- [Excerpt to read]:

Sudan has vast areas of cultivable agricultural land.
Sudan has vast areas of cultivable agricultural land.

Revival Beckons for Sudan as US Lifts Sanctions

Revival Beckons for Sudan as US Lifts Sanctions

The US removal of sanctions on Sudan may unlock the potential for the government to tap its rich mineral and agriculture resources. Now the African state needs to carry out the large-scale reforms required to attract investors.
Former president Barack Obama’s Jan. 13 executive order reversed some measures put in place by the US in 1997, four years after it first listed Sudan as a state sponsor of terrorism. It lifted restrictions on petroleum and petrochemical industries, including oilfield services and oil- and gas-pipeline transactions by Americans, and also allowed US citizens to process deals involving people in Sudan, and import and export goods, Bloomberg reported.
Two weeks later, Sudan was among the seven mainly Muslim Middle East and East African nations whose citizens were barred from entering the US by President Donald Trump. Sudan’s Foreign Ministry said it was “particularly unfortunate” that the decision coincided with the removal of sanctions and “just as economic and financial institutions as well as businessmen in the country were set to continue developing their investment projects.”

- [Data section]:
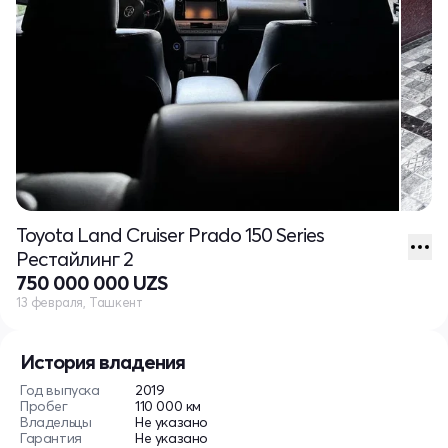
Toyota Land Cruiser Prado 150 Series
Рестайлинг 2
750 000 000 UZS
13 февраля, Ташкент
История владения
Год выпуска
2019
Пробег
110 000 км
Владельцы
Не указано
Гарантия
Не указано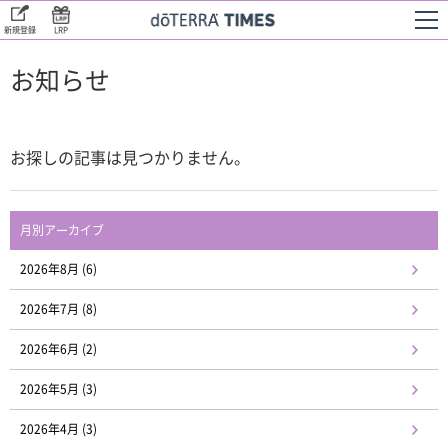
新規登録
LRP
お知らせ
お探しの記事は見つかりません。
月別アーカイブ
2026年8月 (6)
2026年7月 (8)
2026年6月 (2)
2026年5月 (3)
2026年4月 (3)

- [Questions on the material]:
1. Answer from the article on Sudan and the US sanctions:
(a) In what year did the US put in place the measures that the executive order reversed?
(b) On what date was that executive order issued?
(c) How many nations had their citizens barred from entering the US by the later decision?
2. Extend the article on the US lifting sanctions on Sudan, picking up after its last sentence.
The entries aren't needed here.

- [Written responses]:
1.
(a) 1997
(b) Jan. 13
(c) Seven

2.
Attracting investors, analysts say, needs changes in everything from business regulations to education, as well as investment in roads, rail and ports.
“The lifting of the sanctions is a good thing, but it should not lead us to the mistaken conclusion that now Sudan is going to become a miracle and register 6, 7 or 8% growth,” Harry Verhoeven, a professor of government at Georgetown University in Qatar, said Jan. 24 by e-mail. “Unless you have comprehensive fundamental reforms, both political and economic, this country will not live up to its potential.”
Sudan has about 1.5 billion barrels of proven oil reserves, according to BP Plc statistics, even after losing three-quarters of its crude when South Sudan seceded in 2011. Gold output was on target for 75 metric tons last year, the government said.
Despite “low levels of crops, livestock, fisheries and forestry production,” Sudan has “vast areas of cultivable agricultural land” and enough water for the industry’s needs, according to the United Nations Food and Agriculture Organization.
Inflation reached 30.5% in December, its highest rate since late 2014. Sudan’s currency gained as much as 28% on the streets of the capital, Khartoum, in the days after the US Treasury’s announcement, trading at between 14 and 17 per US dollar, compared with about 19.4 before. The pound’s official rate is about 6.666 per dollar, according to the Central Bank of Sudan’s website.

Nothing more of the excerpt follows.